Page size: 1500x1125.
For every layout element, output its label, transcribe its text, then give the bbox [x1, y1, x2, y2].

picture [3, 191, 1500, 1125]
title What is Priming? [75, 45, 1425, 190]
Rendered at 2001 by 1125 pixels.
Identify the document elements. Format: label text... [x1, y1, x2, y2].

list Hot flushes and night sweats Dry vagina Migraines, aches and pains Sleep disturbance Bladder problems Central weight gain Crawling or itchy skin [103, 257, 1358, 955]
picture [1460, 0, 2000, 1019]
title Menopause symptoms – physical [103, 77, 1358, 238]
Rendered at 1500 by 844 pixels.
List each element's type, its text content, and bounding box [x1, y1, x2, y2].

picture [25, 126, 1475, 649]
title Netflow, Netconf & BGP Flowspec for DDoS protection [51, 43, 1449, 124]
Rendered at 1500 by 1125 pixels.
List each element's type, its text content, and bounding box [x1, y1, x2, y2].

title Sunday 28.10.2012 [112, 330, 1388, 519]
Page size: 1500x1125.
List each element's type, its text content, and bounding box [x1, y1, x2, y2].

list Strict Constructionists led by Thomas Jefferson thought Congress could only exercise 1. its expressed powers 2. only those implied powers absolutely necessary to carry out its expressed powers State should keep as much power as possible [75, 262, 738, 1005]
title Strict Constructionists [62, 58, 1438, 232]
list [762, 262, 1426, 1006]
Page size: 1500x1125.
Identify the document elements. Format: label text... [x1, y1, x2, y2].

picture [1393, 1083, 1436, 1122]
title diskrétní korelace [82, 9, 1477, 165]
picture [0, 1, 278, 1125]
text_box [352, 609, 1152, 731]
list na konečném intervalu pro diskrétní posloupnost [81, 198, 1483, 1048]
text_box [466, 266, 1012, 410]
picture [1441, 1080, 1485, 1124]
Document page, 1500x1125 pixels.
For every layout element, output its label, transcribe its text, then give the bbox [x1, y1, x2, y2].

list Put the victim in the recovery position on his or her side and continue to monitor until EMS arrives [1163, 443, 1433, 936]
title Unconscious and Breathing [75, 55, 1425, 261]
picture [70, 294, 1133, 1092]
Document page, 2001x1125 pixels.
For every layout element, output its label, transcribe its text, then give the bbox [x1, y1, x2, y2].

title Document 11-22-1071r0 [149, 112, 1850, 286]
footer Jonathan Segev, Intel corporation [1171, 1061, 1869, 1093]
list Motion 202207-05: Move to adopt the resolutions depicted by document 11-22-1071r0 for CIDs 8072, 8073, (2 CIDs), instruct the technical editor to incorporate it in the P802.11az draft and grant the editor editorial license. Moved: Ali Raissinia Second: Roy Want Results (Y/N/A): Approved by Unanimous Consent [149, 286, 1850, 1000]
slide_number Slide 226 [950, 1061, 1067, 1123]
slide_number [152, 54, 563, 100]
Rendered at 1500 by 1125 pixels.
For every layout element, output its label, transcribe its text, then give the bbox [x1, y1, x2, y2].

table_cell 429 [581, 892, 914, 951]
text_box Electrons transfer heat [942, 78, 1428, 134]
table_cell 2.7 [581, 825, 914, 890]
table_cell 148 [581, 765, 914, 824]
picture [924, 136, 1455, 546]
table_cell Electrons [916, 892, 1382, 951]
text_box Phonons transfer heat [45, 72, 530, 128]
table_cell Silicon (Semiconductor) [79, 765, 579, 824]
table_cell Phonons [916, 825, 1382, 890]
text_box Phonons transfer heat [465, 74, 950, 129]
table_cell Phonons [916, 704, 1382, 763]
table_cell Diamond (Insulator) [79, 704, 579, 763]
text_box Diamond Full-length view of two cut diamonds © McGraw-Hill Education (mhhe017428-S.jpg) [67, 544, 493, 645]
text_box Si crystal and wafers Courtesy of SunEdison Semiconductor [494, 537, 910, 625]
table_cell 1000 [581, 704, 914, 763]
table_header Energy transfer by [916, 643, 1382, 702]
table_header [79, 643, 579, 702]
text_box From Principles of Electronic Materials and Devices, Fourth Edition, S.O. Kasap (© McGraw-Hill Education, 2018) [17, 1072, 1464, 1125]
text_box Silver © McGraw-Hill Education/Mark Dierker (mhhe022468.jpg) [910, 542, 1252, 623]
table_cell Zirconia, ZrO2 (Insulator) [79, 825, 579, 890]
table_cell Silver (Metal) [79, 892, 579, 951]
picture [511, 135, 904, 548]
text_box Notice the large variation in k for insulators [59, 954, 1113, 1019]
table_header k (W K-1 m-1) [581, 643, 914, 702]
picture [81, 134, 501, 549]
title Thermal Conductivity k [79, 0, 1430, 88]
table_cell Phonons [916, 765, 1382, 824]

++++

:: WORK INSTRUCTIONS ::
Everything above from the line containing "list [762, 262, 1426, 1006]" down to the line containing "Document page, 1500x1125 pixels." is to be transcribed exactly, with both of those lines included and nothing else added.

:: SOLUTION TO THIS EXERCISE ::
list [762, 262, 1426, 1006]
Page size: 1500x1125.
Identify the document elements. Format: label text... [x1, y1, x2, y2].

picture [1393, 1083, 1436, 1122]
title diskrétní korelace [82, 9, 1477, 165]
picture [0, 1, 278, 1125]
text_box [352, 609, 1152, 731]
list na konečném intervalu pro diskrétní posloupnost [81, 198, 1483, 1048]
text_box [466, 266, 1012, 410]
picture [1441, 1080, 1485, 1124]
Document page, 1500x1125 pixels.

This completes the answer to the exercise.